When the block is on the point of sliding down the plane, the force parallel to the incline just balances the component of the weight acting down the incline. This condition is given by:

F = (m * g * sinθ)

where F is the force parallel to the incline, m is the mass of the block, g is the acceleration due to gravity, and θ is the angle of inclination.

So, in this case, F = 2X N and θ = 30°, and the equation becomes:

2X = (11 * 9.8 * sin30)

Simplifying,

2X = (11 * 9.8 * 0.5)
2X = 53.9

Now, let's find the second equation for when the block is on the point of sliding up the plane.

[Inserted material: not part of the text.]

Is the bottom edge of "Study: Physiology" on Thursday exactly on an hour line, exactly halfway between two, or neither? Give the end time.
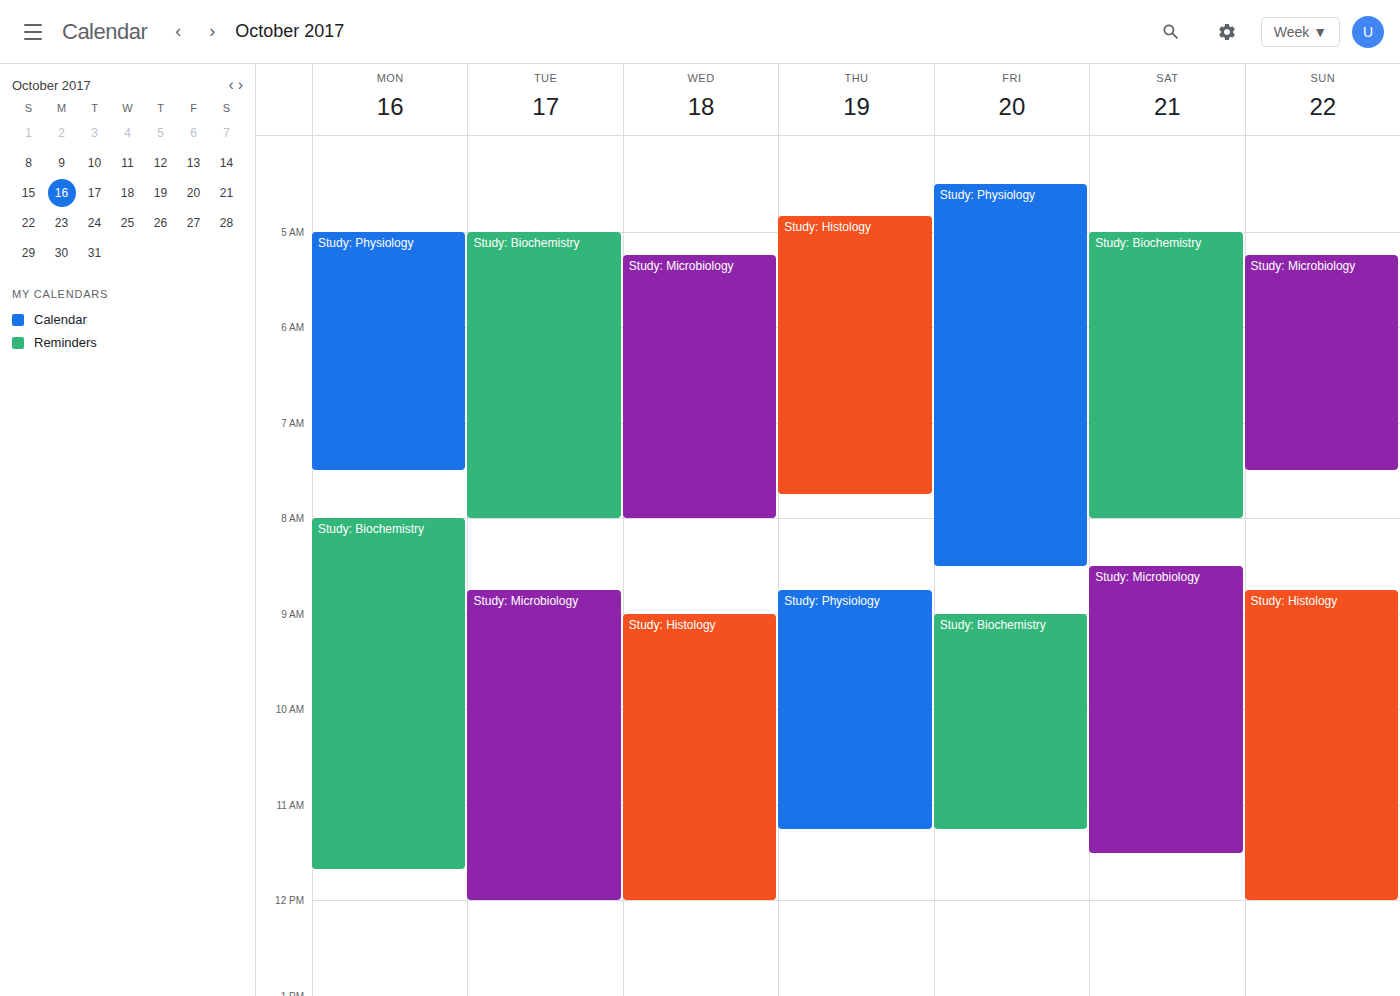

When the block is on the point of sliding up the plane, the force parallel to the incline just balances the component of the weight acting down the incline. This condition is given by:

F = (m * g * sinθ)

So, in this case, F = 9X N and θ = 30°, and the equation becomes:

9X = (11 * 9.8 * sin30)

Simplifying,

9X = (11 * 9.8 * 0.5)
9X = 53.9

Now we have two equations:

2X = 53.9
9X = 53.9

To find the value of X, we can solve these two equations simultaneously.

Dividing the first equation by 2 and the second equation by 9:

X = 26.95
X = 5.99

Since we're looking for the value of X, we choose the smaller value.

Therefore, the value of X is approximately 5.99.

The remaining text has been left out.